Ethan Coens neue Filmkomödie „Honey Don’t!": Wild und respektlos
Update: 2025-09-11
Description
Regisseur Ethan Coen schöpft aus dem Vollen
Bakersfield, Kalifornien. Die Privatdetektivin Honey O’Donahue, gespielt von Margaret Qualley, („The Substance") untersucht den vermeintlichen Unfalltod einer jungen Frau. Bei ihren Ermittlungen gerät sie in die Machenschaften einer Sekte. Ihr Anführer ist der charismatisch-gefährliche Reverend Devlin, ein rechtsextremer Prediger, plumper Verführer und Drogenbaron in einem.
Um diese beiden Pole herum entfaltet sich ein überbordendes Figurenkabinett: ein eifersüchtiger Auftraggeber, eine Beweisarchivarin mit Liebesambitionen, eine spurlos verschwundene Nichte, eine geheimnisvolle Französin.
Coens Film schießt bewusst über die Grenzen des Genre hinaus
Dass diese Überfülle aus Handlangern, Ersatzvätern und Geliebten gelegentlich chaotisch wirkt, ist Absicht: Coen baut ein Kaleidoskop, das bewusst über den Rahmen des Genres hinausschießt.
Die Qualitäten des Films liegen auf der Hand. Kamerasequenzen sind von seltener Brillanz, die Musikauswahl präzise und stimmungsvoll. Margaret Qualley spielt mit einer Mischung aus Härte und Verspieltheit, Aubrey Plaza bringt subversiven Charme ins Spiel, Chris Evans überrascht als selbstgefälliger Prediger-Bösewicht.
Coen schöpft aus dem Vollen: Nacktheit, Gewalt, Sakrilegien – alles mit ironischem Unterton, der nie ins bloß Derbe kippt. Gerade die grotesken Momente – eine überdrehte Bettszene mit dem Reverend – sind mehr als Provokation: Sie sind Ausdruck einer Haltung, die das Exploitation-Kino nicht parodiert, sondern liebevoll feiert.
Offene Attacken gegen die MAGA-Bewegung
Auch politisch wagt der Film mehr, als man auf den ersten Blick vermutet. Ein MAGA-Pro-Trump-Aufkleber auf dem Pickup eines Nebencharakters wird von Honey mit dem feministischen Slogan „I have a vagina and I vote" überklebt.
Coen scheut nicht vor Zuspitzung zurück.
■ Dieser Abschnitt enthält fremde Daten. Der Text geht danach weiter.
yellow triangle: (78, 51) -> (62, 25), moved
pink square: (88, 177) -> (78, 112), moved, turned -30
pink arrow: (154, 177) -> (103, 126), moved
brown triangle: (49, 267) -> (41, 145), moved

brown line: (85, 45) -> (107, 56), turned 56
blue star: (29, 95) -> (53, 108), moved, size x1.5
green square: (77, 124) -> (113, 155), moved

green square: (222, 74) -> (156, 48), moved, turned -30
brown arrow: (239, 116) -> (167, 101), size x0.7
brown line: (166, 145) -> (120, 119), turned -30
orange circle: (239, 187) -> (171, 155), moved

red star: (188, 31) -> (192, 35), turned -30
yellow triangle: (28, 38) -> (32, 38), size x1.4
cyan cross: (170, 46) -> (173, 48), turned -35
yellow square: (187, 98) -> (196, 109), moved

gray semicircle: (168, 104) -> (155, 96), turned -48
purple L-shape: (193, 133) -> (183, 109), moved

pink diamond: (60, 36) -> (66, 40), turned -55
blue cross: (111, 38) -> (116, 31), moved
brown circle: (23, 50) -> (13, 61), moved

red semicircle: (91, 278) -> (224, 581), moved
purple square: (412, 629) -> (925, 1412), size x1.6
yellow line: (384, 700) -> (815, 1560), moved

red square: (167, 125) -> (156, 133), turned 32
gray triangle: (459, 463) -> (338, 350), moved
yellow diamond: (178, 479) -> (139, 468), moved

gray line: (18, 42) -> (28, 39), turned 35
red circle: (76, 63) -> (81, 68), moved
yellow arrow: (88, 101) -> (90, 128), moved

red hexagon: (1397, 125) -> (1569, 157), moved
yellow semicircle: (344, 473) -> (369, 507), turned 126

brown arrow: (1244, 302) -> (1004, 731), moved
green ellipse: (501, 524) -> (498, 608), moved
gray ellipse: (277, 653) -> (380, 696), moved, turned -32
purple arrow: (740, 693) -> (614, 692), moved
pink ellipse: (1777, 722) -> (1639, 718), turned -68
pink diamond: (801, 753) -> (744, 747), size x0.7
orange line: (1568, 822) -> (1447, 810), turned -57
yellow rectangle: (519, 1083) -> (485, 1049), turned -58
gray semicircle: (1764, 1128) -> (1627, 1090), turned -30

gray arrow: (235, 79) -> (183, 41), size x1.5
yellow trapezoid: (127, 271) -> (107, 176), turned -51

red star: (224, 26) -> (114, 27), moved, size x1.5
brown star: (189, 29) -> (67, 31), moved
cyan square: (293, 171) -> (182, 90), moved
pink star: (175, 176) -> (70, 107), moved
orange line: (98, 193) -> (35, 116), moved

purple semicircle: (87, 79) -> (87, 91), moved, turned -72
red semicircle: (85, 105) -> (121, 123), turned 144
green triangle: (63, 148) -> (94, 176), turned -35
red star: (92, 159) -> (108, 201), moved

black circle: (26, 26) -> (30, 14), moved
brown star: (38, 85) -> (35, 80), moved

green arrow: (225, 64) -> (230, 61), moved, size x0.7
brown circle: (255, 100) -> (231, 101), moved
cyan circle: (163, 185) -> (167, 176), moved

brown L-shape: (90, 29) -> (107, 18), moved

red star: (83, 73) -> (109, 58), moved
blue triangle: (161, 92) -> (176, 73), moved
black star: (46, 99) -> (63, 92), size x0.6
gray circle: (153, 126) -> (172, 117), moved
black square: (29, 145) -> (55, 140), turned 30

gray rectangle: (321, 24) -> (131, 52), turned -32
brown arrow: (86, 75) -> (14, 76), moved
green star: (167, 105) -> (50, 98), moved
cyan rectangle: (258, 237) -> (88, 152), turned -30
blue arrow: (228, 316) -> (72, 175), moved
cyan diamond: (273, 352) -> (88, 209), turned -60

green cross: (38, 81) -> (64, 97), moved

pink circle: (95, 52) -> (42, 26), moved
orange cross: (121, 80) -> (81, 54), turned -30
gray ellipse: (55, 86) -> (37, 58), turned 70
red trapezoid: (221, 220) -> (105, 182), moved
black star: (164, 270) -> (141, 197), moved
Er attackiert den Trumpismus offen und spiegelt ihn zugleich im grotesken Treiben seiner Figuren. Diese Mischung aus Satire und Farce ist nicht subtil, aber wirkungsvoll – und sie verleiht dem Film eine Aktualität, die über Genregrenzen hinausweist.
Spannend ist zudem die Umkehrung klassischer Noir-Muster: Eine Frau übernimmt die Rolle des Detektivs, ein schwuler Mann die der Femme fatale, ein protestantischer Prediger die des institutionalisierten Bösewichts. Coen zeigt damit, dass er nicht nur zitiert, sondern die Konventionen des Genres aufbricht, verdreht, neu zusammensetzt.
Ethan Coen solo ist frecher, anarchischer und experimenteller
„Honey Don’t!" ist kein makelloses Meisterwerk – das will er auch gar nicht sein. Der Film ist ein wilder, respektloser, zugleich liebevoller Blick auf die Ränder der Filmkunst, die Liebe zu einem Kino, das Grenzen überschreitet, sich nicht scheut, zu provozieren, und gerade in seiner Unvollkommenheit Charakter gewinnt.
Er zeigt Ethan Coen als Künstler, der ohne den Bruder seine eigene Handschrift sucht: frecher, anarchischer, experimenteller. Wer sich auf diesen Ton einlässt, wird reich belohnt – mit schwarzem Humor, Schauspielern, die ihre Rollen lustvoll überziehen, und einer filmischen Energie, die im heutigen Kino selten geworden ist.
So ist „Honey Don’t!" ein Werk, das nicht allen gefallen wird, aber als mutiger, eigensinniger Beitrag zum zeitgenössischen US-amerikanischen Film weit herausragt.